Isso é afirmado de maneira muito clara na maioria de seus livros e é tido como verdade
inquestionável por seus seguidores: “Conheci os impérios egípcio e romano. Pelas portas da
antiga Roma dos césares, muitas vezes vi Nero sair sentado em sua liteira, carregado nos
ombros de seus escravos” (WEOR 1953, p. 60). Ou ainda: “Yo conoci a Simon el mago em la
antigua Roma, y lo oi predicarndo a sus discípulos” (WEOR 1954, p. 37)
Além disso, Samael se declara dotado de outra capacidade que seguramente causaria
inveja aos historiadores: ele tem acesso a uma dimensão superior do cosmos onde ficam
armazenadas todas as memórias do universo, os “arquivos akáshicos”.

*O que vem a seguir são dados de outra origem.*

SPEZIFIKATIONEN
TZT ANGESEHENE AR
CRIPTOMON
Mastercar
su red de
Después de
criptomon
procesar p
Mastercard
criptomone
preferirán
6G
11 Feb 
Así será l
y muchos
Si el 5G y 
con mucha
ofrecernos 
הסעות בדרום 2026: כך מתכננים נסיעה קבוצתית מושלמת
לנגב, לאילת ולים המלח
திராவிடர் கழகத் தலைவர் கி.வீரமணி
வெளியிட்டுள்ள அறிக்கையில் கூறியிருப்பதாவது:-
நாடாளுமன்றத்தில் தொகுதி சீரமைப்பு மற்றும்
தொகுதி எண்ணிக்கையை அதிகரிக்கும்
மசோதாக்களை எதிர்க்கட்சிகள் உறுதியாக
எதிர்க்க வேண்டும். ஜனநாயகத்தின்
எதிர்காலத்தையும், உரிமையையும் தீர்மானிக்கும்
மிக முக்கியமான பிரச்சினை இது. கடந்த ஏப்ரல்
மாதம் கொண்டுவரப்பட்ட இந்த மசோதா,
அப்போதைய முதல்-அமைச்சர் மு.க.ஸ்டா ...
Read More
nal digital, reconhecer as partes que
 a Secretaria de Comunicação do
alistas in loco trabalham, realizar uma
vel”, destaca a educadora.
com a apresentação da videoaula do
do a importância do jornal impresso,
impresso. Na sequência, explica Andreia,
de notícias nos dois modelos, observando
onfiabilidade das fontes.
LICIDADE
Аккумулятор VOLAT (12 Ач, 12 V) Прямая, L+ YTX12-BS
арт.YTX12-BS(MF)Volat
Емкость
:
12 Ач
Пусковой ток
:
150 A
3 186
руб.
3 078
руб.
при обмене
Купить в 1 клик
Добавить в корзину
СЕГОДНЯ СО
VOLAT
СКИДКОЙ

Samael se refere a Jesus como um mestre gnóstico em suas primeiras obras da década
de 1950; mas a partir do final da década de 1950 e em seus livros posteriores ele passa a
definir Jesus como um essênio, assimilando a teoria que ligava as ruínas de Qumran à
comunidade descrita por Flávio Josefo, hoje seriamente contestada por alguns estudiosos
(ULLMANN-MARGALIT): “(…) y en todos los Grupos Cristianos Primitivos tales como el
Grupo de los Esenios que tenían su convento a orillas del Mar Muerto y uno de cuyos
miembros más exaltados fue JESÚS, EL DIVINO RABÍ DE GALILEA”. (WEOR 1978, p.
125)
Samael também reproduz o equívoco cometido por Hiram Bingham III, o descobridor
das ruinas de Machu Pichu; em seu livro Lost City of the Incas (1948) ele menciona que a
maioria dos cadáveres encontrados no local são de mulheres jovens e sugere uma romântica
hipótese de que Machu Pichu teria sido um refúgio das virgens que oficiavam no templo do
Sol, em Cuzco. Descobriu-se mais tarde que a equipe de Bingham cometeu uma série de erros
ao analisar os esqueletos encontrados no local, sobretudo ao estabelecer idades e gênero. Mas
já era tarde demais, o mito já havia se estabelecido. Samael utiliza o mito das virgens incaicas
como parte de seus argumentos de que todas as civilizações do passado conheciam e
praticavam as técnicas de tantrismo sexual que ele havia aprendido de Krum-Heller:
Poderíamos continuar citando diversos outros exemplos: Samael tira proveito ainda do
debate arqueológico sobre o fim súbito das cidades maias e do enorme interesse que o México
nacionalista vai ter sobre seu passado pré-colombiano; o presidente José Lopez Portillo vai
escrever um livro sobre o mito de Quetzalcoatl que será tema de uma impotante cerimônia de
homenagem presidida por Samael, em 1977, poucos meses antes de sua morte.